*** PASSAGE TO READ ***

IA marking: Sample 1
The sample below is based on Strack and Mussweiler's (1997) study of anchoring bias.
The sample is based on a student's work, but is heavily edited and changes have been made to illustrate different facets of the IA.
The appendices do not include the letter of consent, materials, or the debriefing notes. The appendices do include the raw data and statistical calculations. Failure to include raw data or statistical calculations is penalized in the analysis.
Introduction
Human beings are cognitive misers. We often make decisions based on a minimal amount of effort, rather than having to do a lot of research to make a decision. However, this is not always true. If we are going to buy a house or a new car, we will often do research to find out what is the best quality car for the money that we can spend. Often when making less important decisions, we use information that is readily available in order to make a decision.
Stanovich and West (2000) proposed the Dual Process Model of thinking and decision making. They argue that there are two types of thinking - System 1 and System 2 thinking. System 1 thinking is automatic and the "default system." It is more prone to errors because it bases decisions on immediately available information and past experience. System 2 thinking is more reasoned and requires more effort. System 1 uses mental shortcuts called "heuristics."
One example of a heuristic is the anchoring effect. The anchoring effect is defined as a "biased estimate toward an arbitrary value considered by judges before making a numerical estimate" (Jacowitz and Kahnemann as cited in Stack and Mussweiler, 1997 p 437). According to Strack and Mussweiler, the anchoring effect occurs when there is only general knowledge about the value of something and little information besides the anchor value is provided (p 438).
The study we are going to replicate was carried out by Strack & Mussweiler (1997). The original study was carried out on 69 German university students. The students were asked to sit at one of four computer terminals and answer a series of questions. The question was "Did Mahatma Gandhi die before or after the age of X?" The second question was "How old was he when he died?" Each computer terminal, however, had a different suggested age. The anchor values were implausible, low anchor (9); implausible, high anchor (140); a plausible low anchor (64); plausible, high anchor (79).
The researchers found that the plausible anchors had a clear effect on the estimates of the participants, with the high anchor value resulting in a mean of 99.6 years and the low anchor value a mean of 67.9. The Implausible low anchor had a greater effect than the implausible low anchor, with values of 50.1 and 66.7 respectively.
We decided to replicate this study, but changing the famous person to Michael Jackson, someone we thought that our population would know better. We also decided to have a control to see what age would be predicted without an anchor, something that was lacking from the original study. To keep our experiment simple, we decided to only investigate the effect of a high anchor on the estimates made by the participants. According to the Dual Process model, a lack of information about Michael Jackson will lead to the participants using the anchor to estimate his age at the time of death.
The aim of our study was to determine if a high anchor value would affect the estimated age of death of Michael Jackson in a high school student population. The IV will be the presence of an anchor value; the DV will be the estimation of the age of Michael Jackson’s death.
Null Hypothesis: There will be no significant difference between high school students' estimated age at which Michael Jackson died in relation to a presented anchor value or no anchor.
Research Hypothesis: High school students who are presented with a high anchor value for Michael Jackson’s age at death will estimate a higher value than those without an anchor value.

*** End of PASSAGE TO READ ***
*** DATASET ENTRIES ***

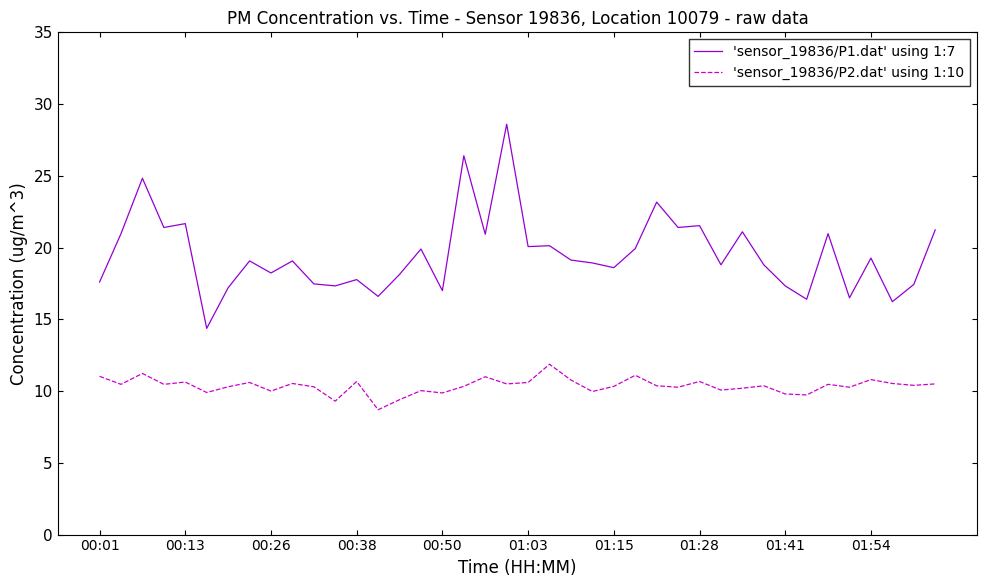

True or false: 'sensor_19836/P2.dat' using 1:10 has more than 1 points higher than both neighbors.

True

*** End of DATASET ENTRIES ***
*** DATASET ENTRIES ***

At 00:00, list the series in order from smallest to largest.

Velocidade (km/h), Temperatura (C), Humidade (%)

*** End of DATASET ENTRIES ***
*** DATASET ENTRIES ***

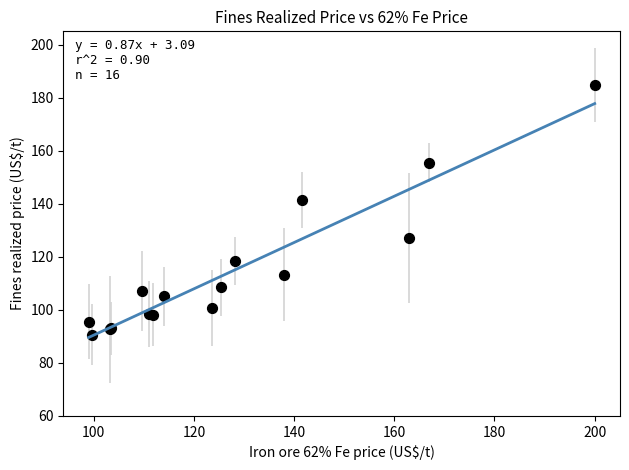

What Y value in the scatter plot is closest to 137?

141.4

*** End of DATASET ENTRIES ***

_TASKS FOR THIS EXERCISE_:
A) In the anchoring-bias sample, how many German university students took part in the original study?
B) Please carry on the anchoring-bias sample past its last sentence.
The entries have no role here.

_TASK-BY-TASK OUTPUTS_:
A) 69

B)
Exploration
The research design used was a lab experiment where the independent variable was manipulated. This was used so that an independent variable could be manipulated and a dependent variable measured to establish a cause and effect relationship. In order to test anchoring bias, the participants were deceived as to the true purpose of the experiment prior to it happening to avoid demand characteristics. An independent samples design was used as different participants were used for each treatment of this experiment, each group was given a different treatment to test the hypothesis.
An opportunity sample of 27 high school psychology students aged 17 and 18 was used. The students were all first-year students and had only been in the course for one month. It is unlikely that they would have known the goal of the experiment.
The experiment was prompted with the question “How old was Michael Jackson when he died?” for both groups. The only difference was in the independent variable of changing the age anchor, where for one group no anchor was proposed, and for the other, the second group was asked a second part of the question, "I think that he might have been around 75 years old. What do you think?" This second condition served as a control group so that we could see what the baseline estimate would be without an anchor.
The materials used for this was just pen and paper. Another controlled variable was in that the participants were not allowed to communicate with each other in order to avoid other variables that could contribute to influencing the guess.
Analysis
Table 1. Descriptive analysis of data
No anchor | High anchor | |
Mean | 43.3 | 51.7 |
Median | 43.5 | 51 |
Mode | 52 | 58 |
Standard deviation | 8.19 | 7.73 |
The raw data (see appendix i) shows that there were no obvious outliers in the data. The average estimate by the high anchor group is 8.4 years higher than the no anchor group. The standard deviations of the two groups are very similar. The median for both groups is very similar to the mean. This indicates that outliers are unlikely to have distorted the mean values.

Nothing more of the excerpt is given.